Precarietà è non poter accedere a servizi pubblici per l’infanzia, essere esclusi dalle graduatorie dei nidi e dover così trasferire il tuo stipendio a un asilo privato o una babysitter.

Precarietà è vedersi negare le ore di sostegno scolastico per il tuo amato bambino fragile.

Precarietà è anche rinunciare alla scuola che sogni per i tuoi figli, perché qualcuno ha deciso di trasformare la libertà di scelta educativa in una barricata ideologica.

Precarietà è dipendere dai nonni, in termini di tempo e di denaro, per poter crescere i tuoi figli.

Precarietà è non comprarsi più niente di bello, non uscire a cena, non fare più vacanza.

Precarietà è desiderare un altro figlio e non poterlo fare.

Precarietà è essere padre e non dormire alla notte, pensando che tra due anni la tua azienda potrebbe essere chiusa. E tu, senza lavoro, dentro la mezza età.

Precarietà è rientrare da una maternità e vedersi rottamata.

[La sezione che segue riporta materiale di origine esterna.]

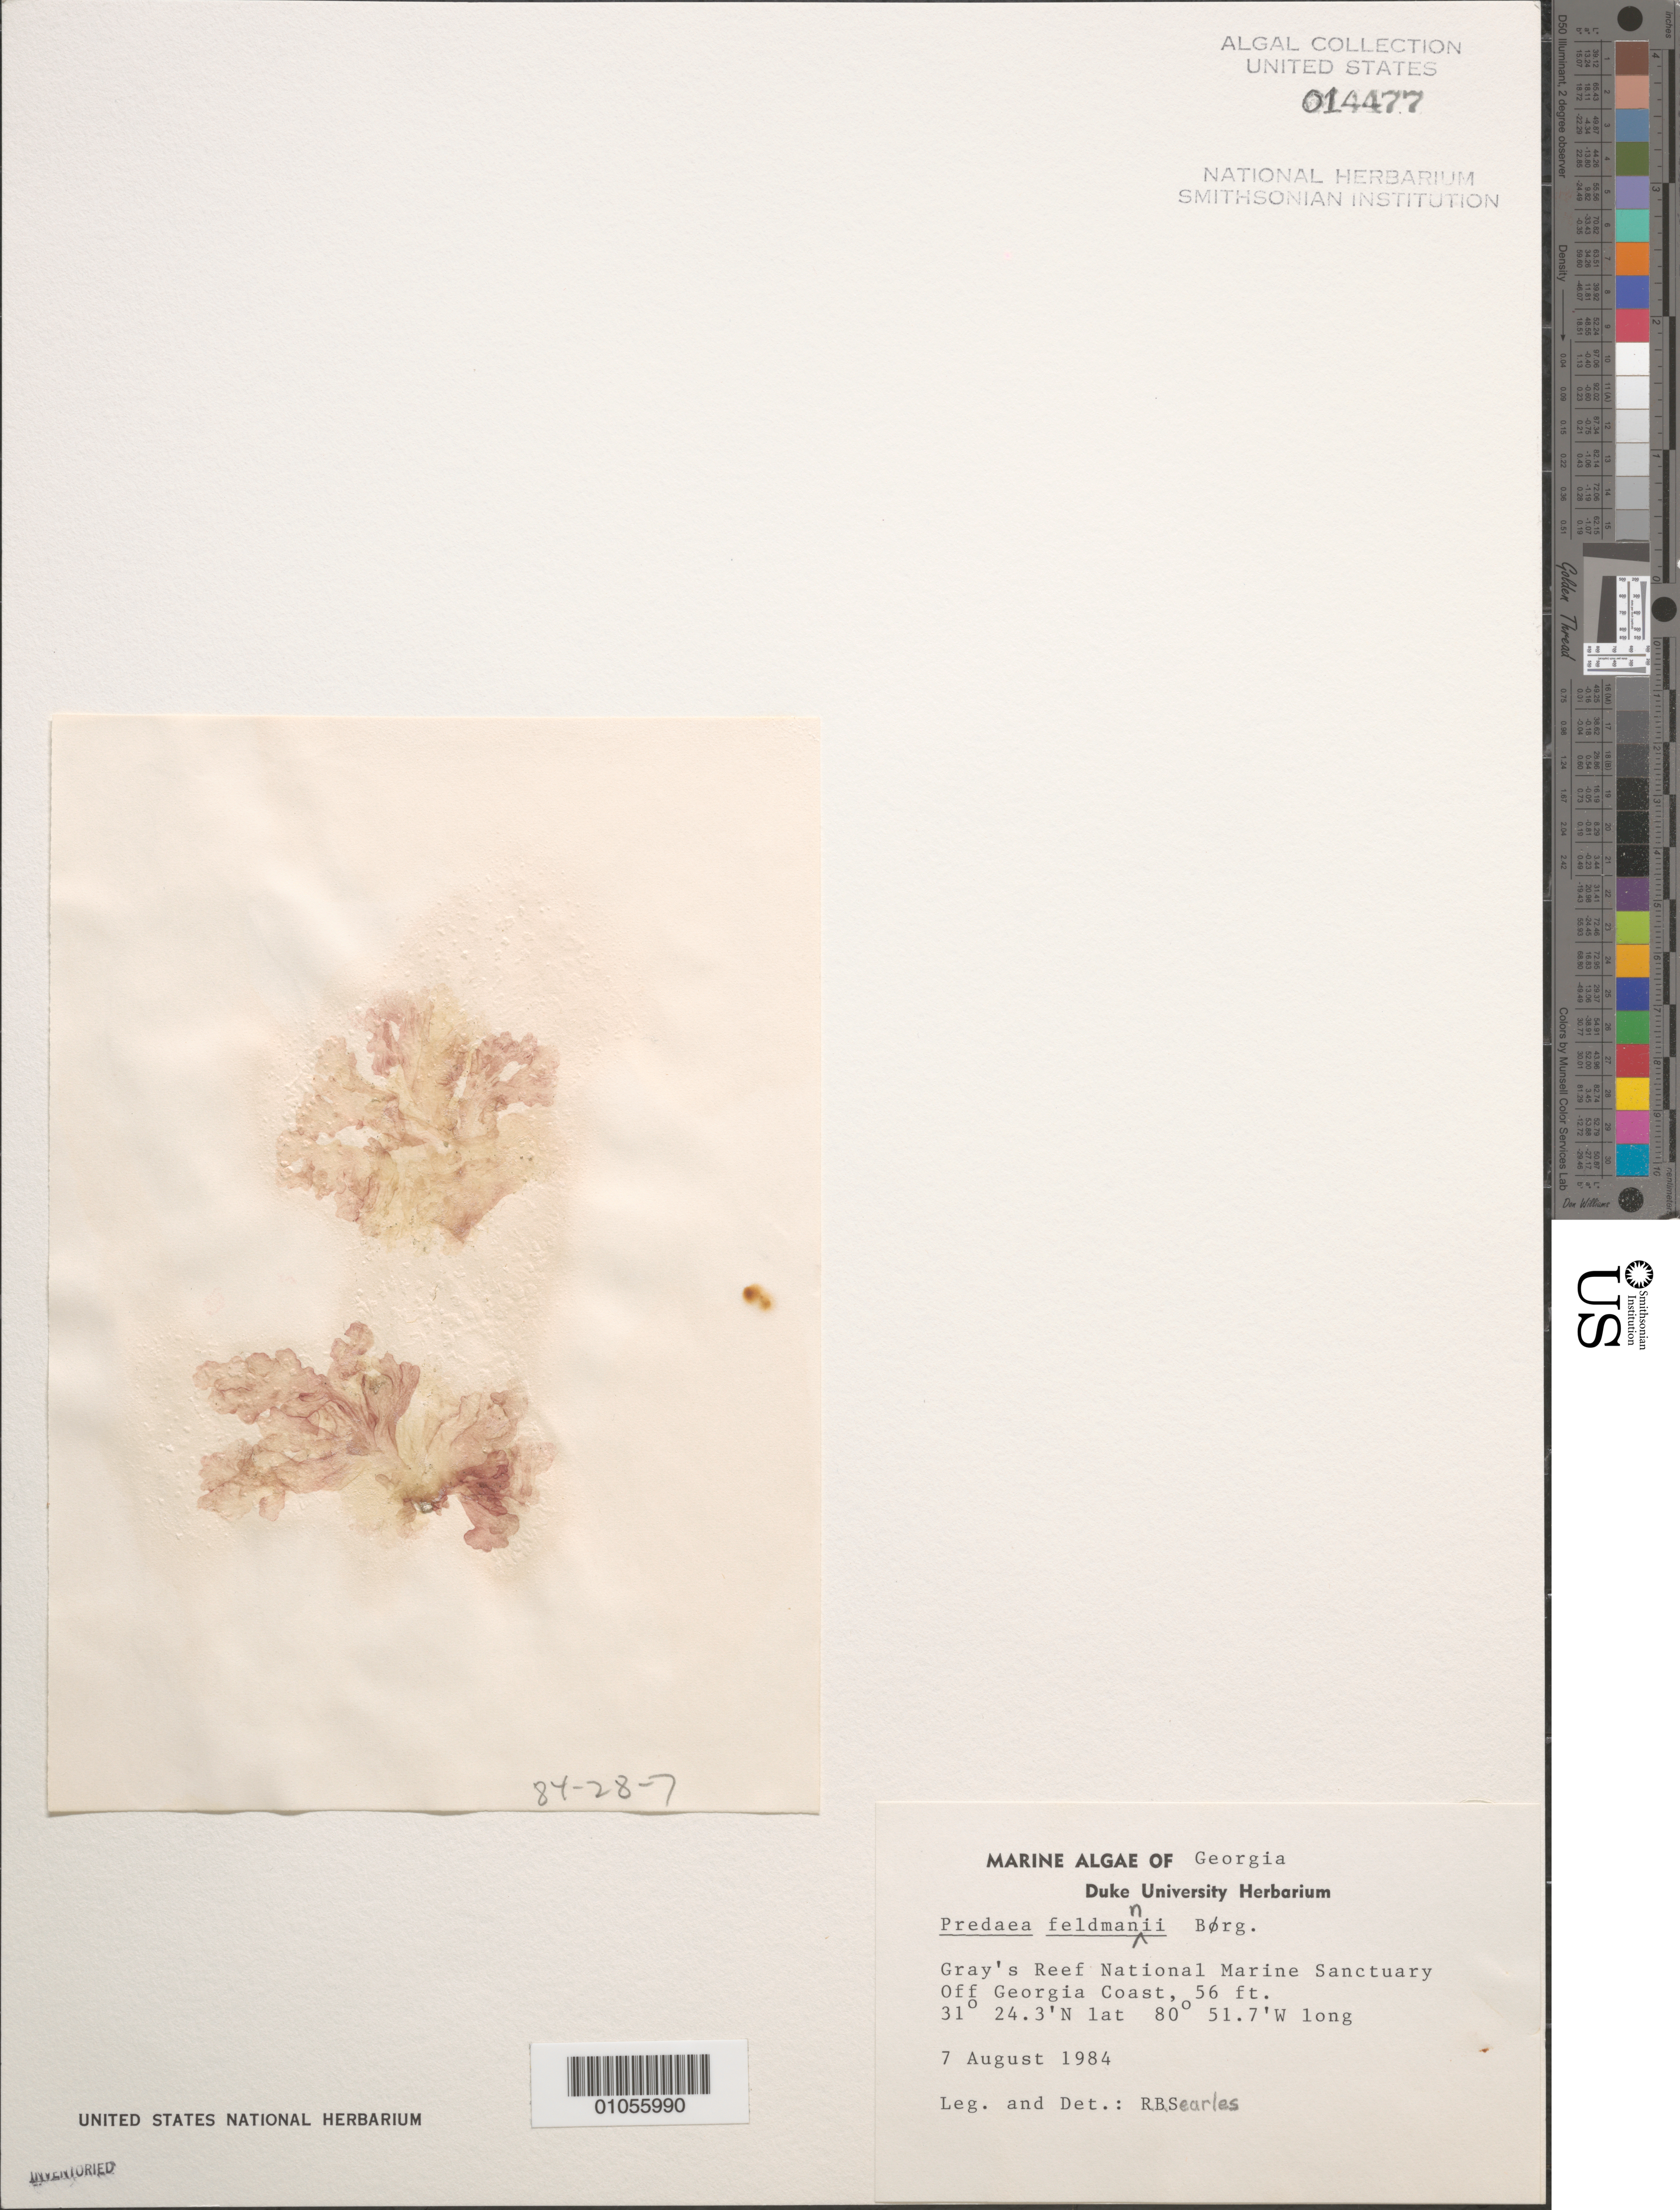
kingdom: Plantae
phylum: Rhodophyta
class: Florideophyceae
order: Nemastomatales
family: Nemastomataceae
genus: Predaea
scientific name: Predaea feldmannii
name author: Børgesen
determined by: Searles, R. B.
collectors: R. Searles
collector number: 84-28-7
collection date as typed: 07 Aug 1984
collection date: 1984-08-07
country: United States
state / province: Georgia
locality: Gray's Reef National Marine Sanctuary off Georgia coast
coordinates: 31 24.3'N, 80 51.7'W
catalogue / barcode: US 14477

Precarietà è essere madri single e avere sulle spalle il carico titanico dell’educazione e della cura quotidiana dei bambini, ben coscienti che il lavoro che si ha non si può perdere, per nessun motivo.

Precarietà è sapere che siamo l’ultima generazione che potrà godere di una qualche eredità dai nostri genitori, un piccolo capitale o una casa di proprietà.

Perché – quando anche non saremo un peso – noi non potremo lasciare nulla ai nostri figli. E questa consapevolezza, mi dispiace dirlo, ci rende ancora più poveri.